WORK ORDER A :: In the investing forum excerpt, what does the retired writer name as the household's only income?

I also have gradually increased my cash reserves over the last few weeks.
I like to always have cash reserves available . Being retired, our only income is Social Security and MF investing.
Cannot ever accurately know when the next significant downturn will happen, but it has not happened yet.
When it does happen I will be able to buy new positions while also adding to existing.
Of course I won’t know when the bottom is, but I won’t care. Buying at lower prices is a good thing…when all the short termers stampede
to the exits, buying opportunities will be there in the rooms they just vacated.
Finding bottoms is impossible…Simply not selling and/or buying when others are in panic selling mode is the historically proven method of investment prosperity.
Frank
‘… there are many wildly successful traders out there…’
My reading of this is that there are successful traders who command massive capital at institutions with big money spent on computer analysis and risk-control. A significant proportion of profit comes from known, low-risk arbitrage opportunities where huge sums can be deployed globally to capture transient tiny discrepancies in currencies, commodities, stocks and the rest.
Otherwise, are there really ‘wildly successful private traders’ out there? A few no doubt. Luck is a wonderful thing. I have never had the smallest interest in technical analysis or trading (as opposed to the occasional, rare seizing of some obvious opportunity) precisely because, so far as I know, there is no evidence to show it works.
It is of course useful at times to know what technical analysts and traders are thinking, but not because they are likely to be right.
@strelna,
though not popular here on TMF, there are private traders that make a great living trading. I suggest you read Dr. Elder’s books; Entries & Exits, Come Into My Trading Room, or Trading For A Living.
You have to have a certain unemotional mindset to trade successfully, which I don’t. But I know some who do and they have done pretty well at it. It take discipline.
-----
Invest wisely my friends
CMFSoloFool
Ticker Guide: NTGR and OTEX
Does Dr. Elder have audited results over 10 years or more (like a fund manager) to take a quick look at before reading his books?

COLLECTED MATERIAL ::
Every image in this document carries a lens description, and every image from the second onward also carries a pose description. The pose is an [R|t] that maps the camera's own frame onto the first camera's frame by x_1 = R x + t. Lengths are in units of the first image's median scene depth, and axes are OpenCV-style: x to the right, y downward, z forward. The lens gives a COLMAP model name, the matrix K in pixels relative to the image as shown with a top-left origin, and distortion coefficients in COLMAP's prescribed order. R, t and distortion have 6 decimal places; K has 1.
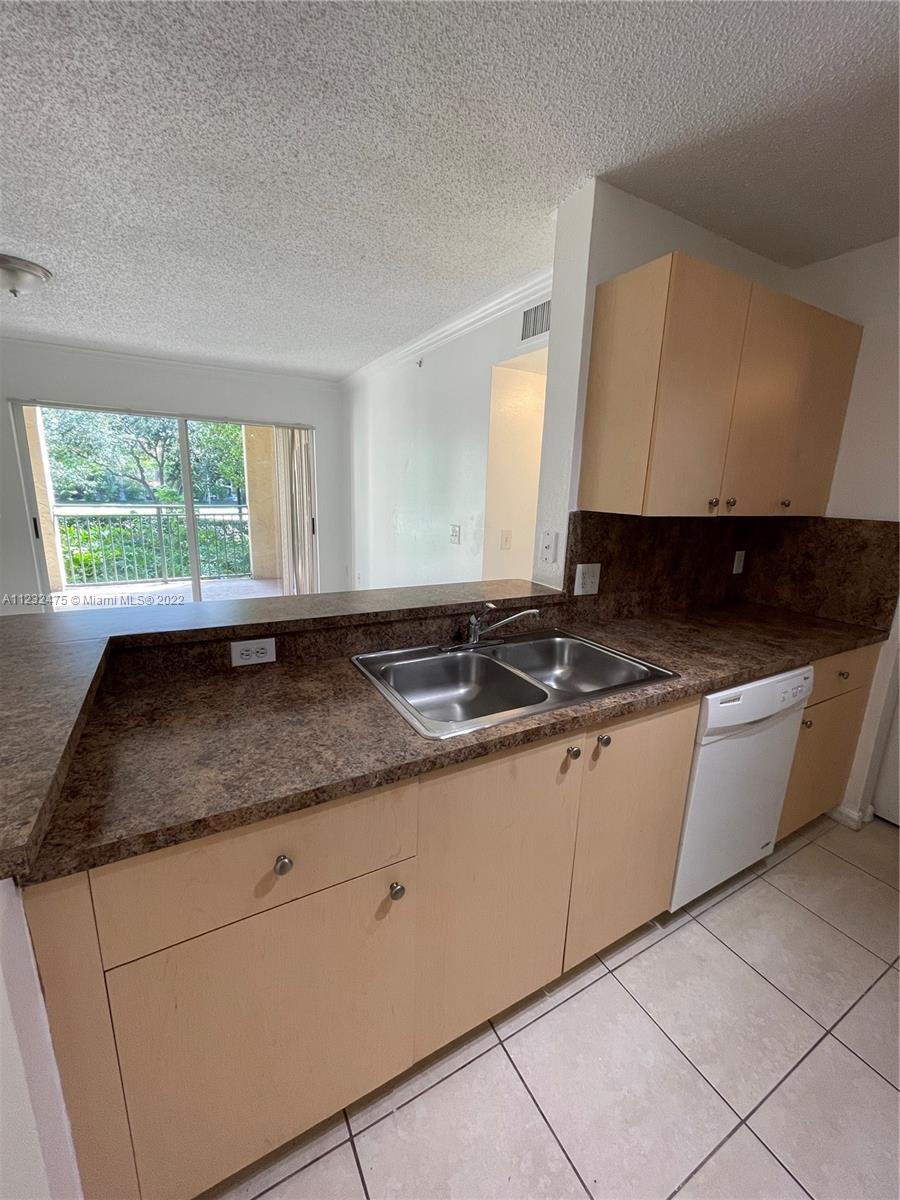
lens RADIAL K [[482.8, 0, 450.0], [0, 482.8, 600.0], [0, 0, 1]] dist [-0.002678, -0.000121]
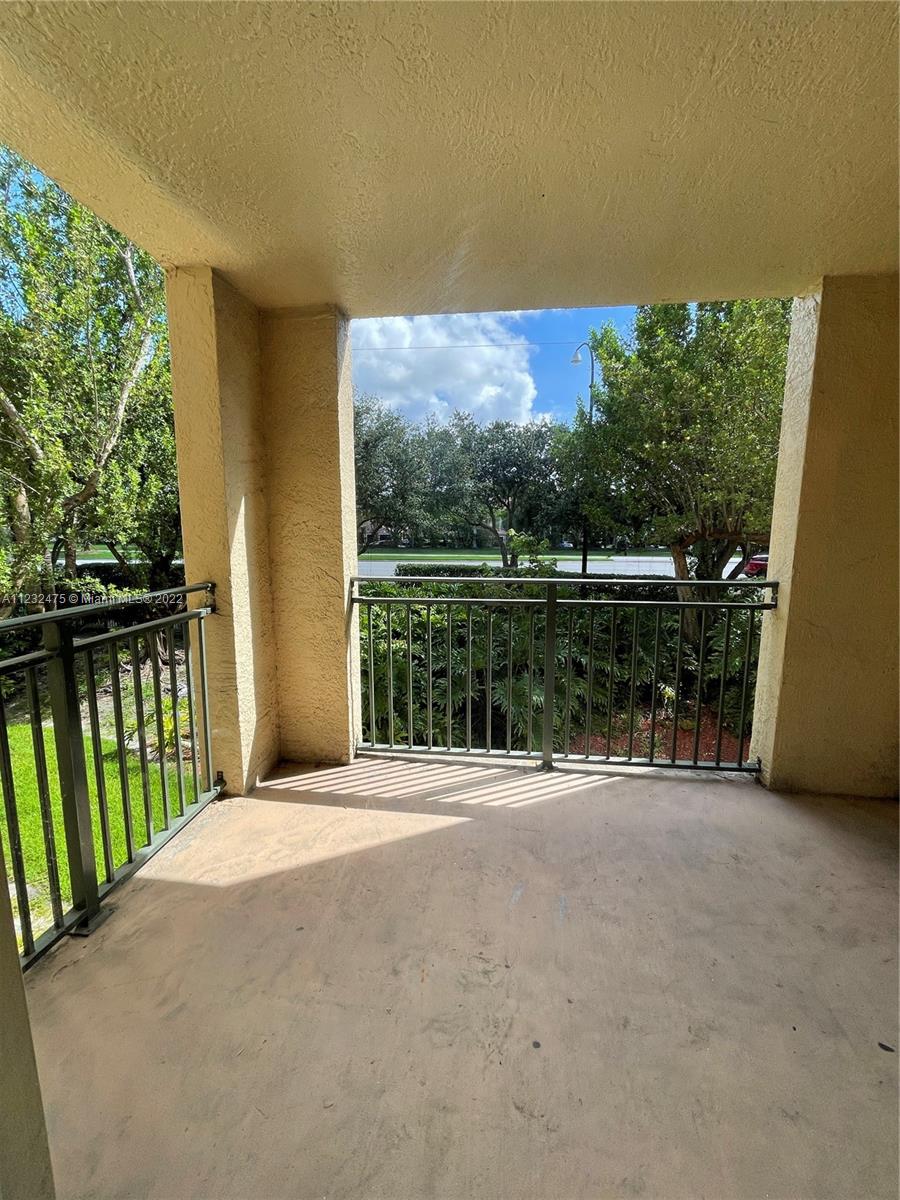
lens RADIAL K [[482.8, 0, 450.0], [0, 482.8, 600.0], [0, 0, 1]] dist [-0.002678, -0.000121]
pose [[0.801694, 0.060160, -0.594699, -1.539272], [-0.115438, 0.991775, -0.055289, -0.497133], [0.586481, 0.112976, 0.802045, 2.344219]]
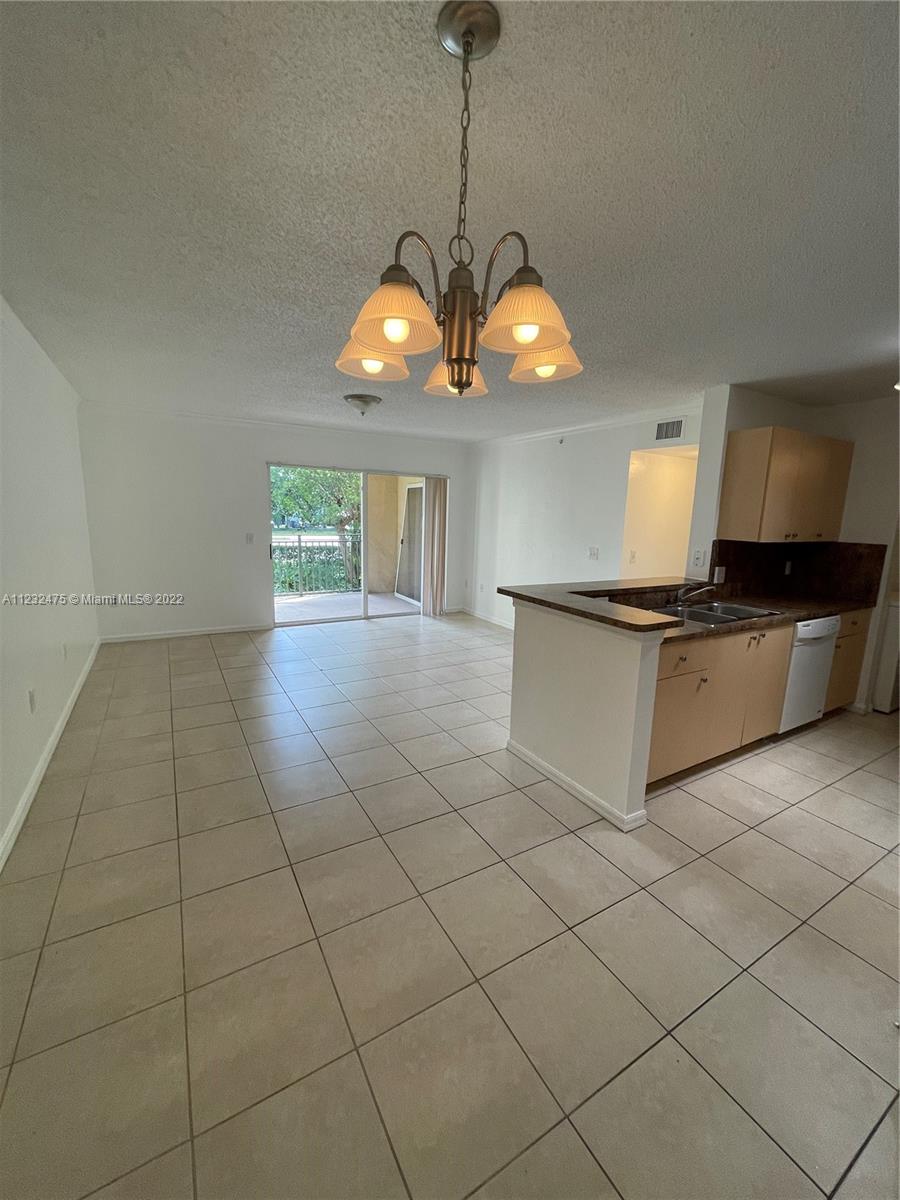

WORK ORDER B :: Rewrite the listing above, changing every "image" to "photo" and keeping all else the same. Leave the pictures out of your answer.

EXPECTED OUTPUT A :: Social Security and MF investing.

EXPECTED OUTPUT B ::
Every photo in this document carries a lens description, and every photo from the second onward also carries a pose description. The pose is an [R|t] that maps the camera's own frame onto the first camera's frame by x_1 = R x + t. Lengths are in units of the first photo's median scene depth, and axes are OpenCV-style: x to the right, y downward, z forward. The lens gives a COLMAP model name, the matrix K in pixels relative to the photo as shown with a top-left origin, and distortion coefficients in COLMAP's prescribed order. R, t and distortion have 6 decimal places; K has 1.
lens RADIAL K [[482.8, 0, 450.0], [0, 482.8, 600.0], [0, 0, 1]] dist [-0.002678, -0.000121]
lens RADIAL K [[482.8, 0, 450.0], [0, 482.8, 600.0], [0, 0, 1]] dist [-0.002678, -0.000121]
pose [[0.801694, 0.060160, -0.594699, -1.539272], [-0.115438, 0.991775, -0.055289, -0.497133], [0.586481, 0.112976, 0.802045, 2.344219]]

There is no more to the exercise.